That's what the Federal Trade Commission said in court papers as it sought to freeze the assets of Andris Pukke. A hearing on the matter was held Friday in federal court in Greenbelt, Md. Those assets included $18.3 million transferred to domestic and offshore trusts, and $2 million sent to an account in Latvia for his father, the agency said.

In 2003, the FTC sued Pukke, his wife, the nonprofit AmeriDebt, and DebtWorks Inc., the for-profit private firm Pukke set up to process AmeriDebt customer accounts. The suit alleged that the Pukkes and their companies deceived financially struggling consumers seeking help with their debts by charging high fees -- hiding them by calling them voluntary contributions. They operated falsely as a nonprofit organization while siphoning off money through DebtWorks to make money for the Pukkes, the suit said.

A recent filing in a related class-action lawsuit alleged that Pukke and his girlfriend traveled to Tahiti, Bora Bora, San Tropez, Las Vegas, Aspen, the Cayman Islands and Cabo San Lucas, that he gave her a new Mercedes, and that he spent $15,000 for a mattress and $8,000 for sheets for his Malibu mansion. He sold a Miami Beach home for $7 million, that suit said.

AmeriDebt, based in Germantown, Md., was once one of the nation's largest and most aggressively marketed debt-management firms, advertising heavily on cable TV and the Internet. Also the target of several lawsuits by state attorneys general, AmeriDebt is now bankrupt and its accounts have been taken over by a third-party firm.

AmeriDebt is one of more than 50 nonprofit credit counseling firms under investigation by the Internal Revenue Service for misusing their tax-exempt status for the benefit of their operators. There is little federal regulation of the firms. The bankruptcy bill that passed Congress this week contains a provision that requires debtors to seek debt counseling before filing for bankruptcy protection.

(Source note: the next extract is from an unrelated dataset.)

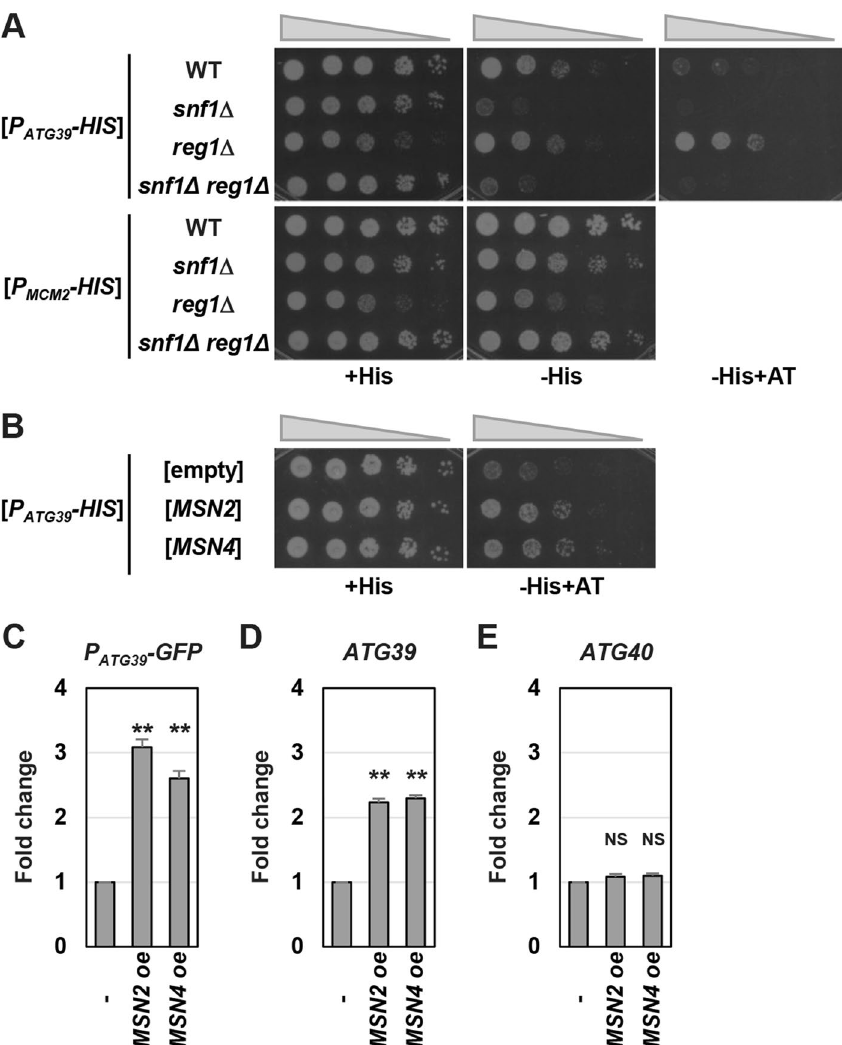
Figure 1. ATG39 expression is increased by Msn2/4 overexpression. ( A ) Effects of Snf1 activity on growth of cells harboring the P ATG39 -HIS3 reporter. Wild-type (WT) and indicated mutant strains harboring the P ATG39 - HIS3 or P MCM2 -HIS3 reporters were spotted onto synthetic defined media lacking or containing histidine (His) and 3-amino-1 H -1,2,4-triazole (AT), and incubated at 25 °C. ( B ) Effects of MSN2 / 4 overexpression on growth of cells harboring the P ATG39 -HIS3 reporter. Wild-type (WT) cells harboring the P ATG39 -HIS3 reporter and the plasmids with or without the MSN2 / 4 genes were spotted onto synthetic defined media lacking or containing histidine (H) and 3-amino-1H-1,2,4-triazole (AT), and incubated at 25 °C. ( C ) Effects of MSN2 / 4 overexpression on expression of the P ATG39 -GFP reporter. Wild-type strains harboring the P ATG39 -GFP reporter and the plasmids with or without the MSN2 / 4 genes were grown at 25 °C until exponential phase and then harvested. The GFP mRNA levels were quantified by qRT-PCR analysis, and relative mRNA levels were calculated using ACT1 mRNA. The values are plotted as the fold change from cells harboring the empty plasmids. The data show mean ± SEM (n = 3). ** P < 0.01 as determined by Student’s t -test. ( D , E ) Effects of MSN2 / 4 overexpression on the mRNA levels of ATG39 ( D ) and ATG40 ( E ). Wild-type strains harboring the plasmids with or without the MSN2 / 4 genes were grown at 25 °C until exponential phase and then harvested. The mRNA levels were quantified by qRT-PCR analysis, and relative mRNA levels were calculated using ACT1 mRNA. The values are plotted as the fold change from cells harboring the empty plasmids. The data show mean ± SEM (n = 3). ** P < 0.01 as determined by Student’s t -test. NS, not statistically significant ( P >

Last month, the FTC settled its lawsuits with AmeriDebt, but its case against Pukke and his wife continues, with the agency seeking $170 million in consumer refunds.

"An individual profiting $70 million on a fraudulent promotion is certainly among the largest we have seen," said Joel Winston, the agency's associate director for financial practices. "The question is where did it go? We're trying to freeze whatever money and property he has, seek repatriation of the money he has put overseas and have a receiver appointed by the court to audit his affairs and determine where all of his money and assets are."

John B. Williams, Pukke's attorney, did not return phone calls. Previously he has said that evidence shows that AmeriDebt benefits to all consumers far surpassed the $170 million that consumers paid the credit-counseling firm because it was able to reduce interest rates and get rid of late fees and interest charges for many of its customers.

In court papers opposing the freeze, Pukke's lawyers said the FTC and the class-action plaintiffs have failed to prove consumers were injured. The monetary transfers, the papers added, occurred in the past "when Mr. Pukke was in much better financial condition. Mr. Pukke now has limited assets and all of his available income goes to the IRS, Mr. Pukke's wife pursuant to court orders in a pending divorce case, and personal living expenses which are not extravagant."

U.S. District Judge Peter J. Messitte said he would rule this week on the request to freeze his assets.